The optimal reconstruction of the sound signal from STFT after amplitude modifications has been proposed by Griffin and Lim in 1984. This algorithm does not consider the problem of producing a coherent STFT, but it does allow finding the sound signal that has an STFT that is as close as possible to the modified STFT even if the modified STFT is not coherent (does not represent any signal).

The problem of the vertical coherence remained a major issue for the quality of time scaling operations until 1999 when Laroche and Dolson proposed a means to preserve phase consistency across spectral bins. The proposition of Laroche and Dolson has to be seen as a turning point in phase vocoder history. It has been shown that by means of ensuring vertical phase consistency very high quality time scaling transformations can be obtained.

The algorithm proposed by Laroche did not allow preservation of vertical phase coherence for sound onsets (note onsets). A solution for this problem has been proposed by Roebel.

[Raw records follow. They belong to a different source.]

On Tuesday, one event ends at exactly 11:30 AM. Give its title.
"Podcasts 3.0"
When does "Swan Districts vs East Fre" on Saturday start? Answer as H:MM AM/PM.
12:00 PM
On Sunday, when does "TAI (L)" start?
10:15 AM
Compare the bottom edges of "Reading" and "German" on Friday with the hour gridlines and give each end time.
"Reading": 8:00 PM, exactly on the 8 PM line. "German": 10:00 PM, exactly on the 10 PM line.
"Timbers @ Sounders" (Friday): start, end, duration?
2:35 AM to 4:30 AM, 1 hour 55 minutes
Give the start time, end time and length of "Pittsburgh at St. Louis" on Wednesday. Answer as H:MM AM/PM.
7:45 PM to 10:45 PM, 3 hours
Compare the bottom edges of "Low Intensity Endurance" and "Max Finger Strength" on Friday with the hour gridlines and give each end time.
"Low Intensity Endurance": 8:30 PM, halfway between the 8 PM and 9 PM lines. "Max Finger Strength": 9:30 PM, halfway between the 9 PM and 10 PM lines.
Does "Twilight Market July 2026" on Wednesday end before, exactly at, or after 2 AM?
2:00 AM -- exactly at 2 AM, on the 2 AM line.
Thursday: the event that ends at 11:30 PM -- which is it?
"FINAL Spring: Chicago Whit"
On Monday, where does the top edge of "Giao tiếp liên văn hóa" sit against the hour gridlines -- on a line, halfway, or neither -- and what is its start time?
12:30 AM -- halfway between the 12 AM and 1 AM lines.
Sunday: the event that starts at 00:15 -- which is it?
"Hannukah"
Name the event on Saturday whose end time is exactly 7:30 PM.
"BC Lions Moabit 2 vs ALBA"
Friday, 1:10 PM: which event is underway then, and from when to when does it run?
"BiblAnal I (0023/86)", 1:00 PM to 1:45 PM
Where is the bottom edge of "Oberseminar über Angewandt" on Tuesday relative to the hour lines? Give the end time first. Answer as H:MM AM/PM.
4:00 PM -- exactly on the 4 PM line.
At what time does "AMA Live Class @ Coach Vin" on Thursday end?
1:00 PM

An example of software implementation of phase vocoder based signal transformation using means similar to those described here to achieve high quality signal transformation is Ircam's SuperVP.

== Use in music ==
British composer Trevor Wishart used phase vocoder analyses and transformations of a human voice as the basis for his composition Vox 5 (part of his larger Vox Cycle). Transfigured Wind by American composer Roger Reynolds uses the phase vocoder to perform time-stretching of flute sounds. The music of JoAnn Kuchera-Morin makes some of the earliest and most extensive use of phase vocoder transformations, such as in Dreampaths (1989).